The UK will ban from next January most international students from bringing family members with them as part of a wider plan to reduce net migration.

The measure, which will apply to all international students except those undertaking postgraduate research courses such as PhDs, comes as the government is braced for a sharp rise in the number of migrants.

The Centre for Policy Studies think-tank has suggested the latest official data, due to be published on Thursday, will show an increase to more than 700,000, from just over 500,000 in the year to June 2022. 

Home secretary Suella Braverman, who announced the ban on Tuesday along with several related measures in a written statement, argued that the package struck “the right balance between acting decisively on tackling net migration and protecting the economic benefits that students can bring to the UK”.

The measures include a crackdown on “unscrupulous education agents”, a review of maintenance requirements for students and their dependants, and removing the ability to “switch out of the student route into work routes” before studies have been completed.

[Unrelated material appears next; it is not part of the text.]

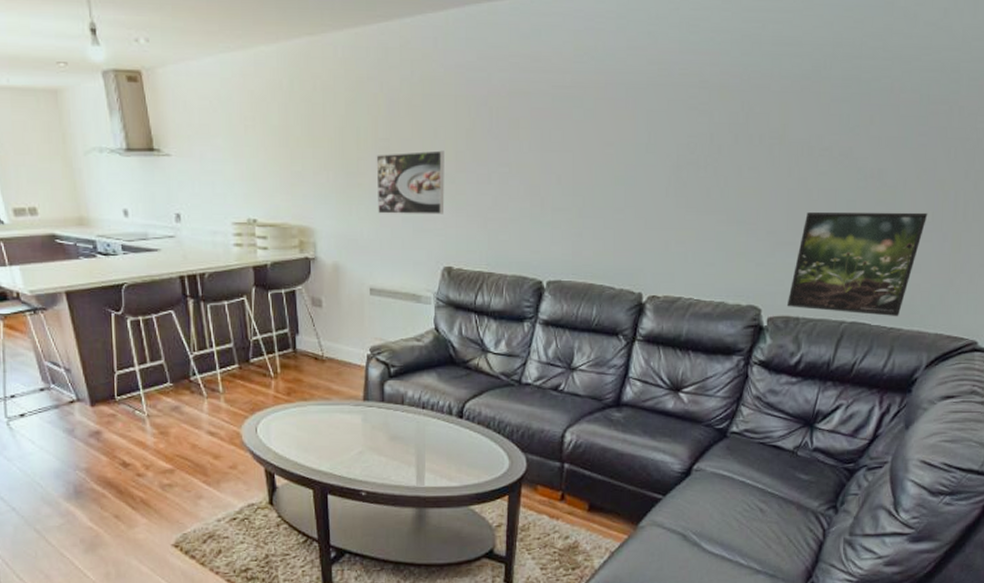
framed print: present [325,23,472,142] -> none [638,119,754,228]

Braverman said there has been an eightfold increase in the number of visas granted to dependants of international students, rising from 16,000 to 136,000.

“Those affected by this package will predominantly be dependants of students who make a more limited contribution to the economy than students,” she added.

The move, co-ordinated by the Home Office, Department for Education and Treasury, comes after Prime Minister Rishi Sunak faced scathing criticism from within his own party over the government’s handling of migration.

Earlier this month, Braverman — in a 4,000 word speech regarded by many within Westminster as a jab at the prime minister — reiterated the need to prevent Channel crossings by irregular migrants as well as reduce “legal” migration.

According to the latest polls, Labour has a double-digit lead ahead of the Conservatives. Some Tory MPs believe that getting to grips with migration in particular will be crucial to securing a fifth general election win for the party.

Even as successive Conservative administrations have sought to reduce overall migration, ministers have in recent years sought to increase the number of international students. Last year they met their target of having 600,000 in the UK nearly a decade early.

At the same time universities have sought to diversify recruitment away from China, targeting markets like India and Nigeria where prospective students are more likely to be older, and to have families.

Sector leaders on Tuesday voiced alarm at the dependants ban and urged the government to work with them to implement the proposals in a sustainable way.

MillionPlus, an organisation representing newer universities which in many cases have increased international recruitment, said the benefits of these students and families’ presence outweighed the costs. It cited research by consultancy London Economics showing there would need to be a 48-fold increase in family members for them to be a net drain on UK resources.

Chief executive Rachel Hewitt said she hoped the announcement would not become “the thin end of a wedge” on restrictions on international students in the UK.

Universities UK International, a sector body, said the government should work with higher education leaders to support groups that would be disproportionately affected, such as women or those from certain countries. 

“Ultimately, our collective aim must be to ensure that international students who choose the UK can be confident that they are welcome here,” director Jamie Arrowsmith said. “International students make an invaluable contribution to our universities and to the UK’s economy.”

Research by Universities UK published last week showed international students generated £41.9bn for the UK economy annually.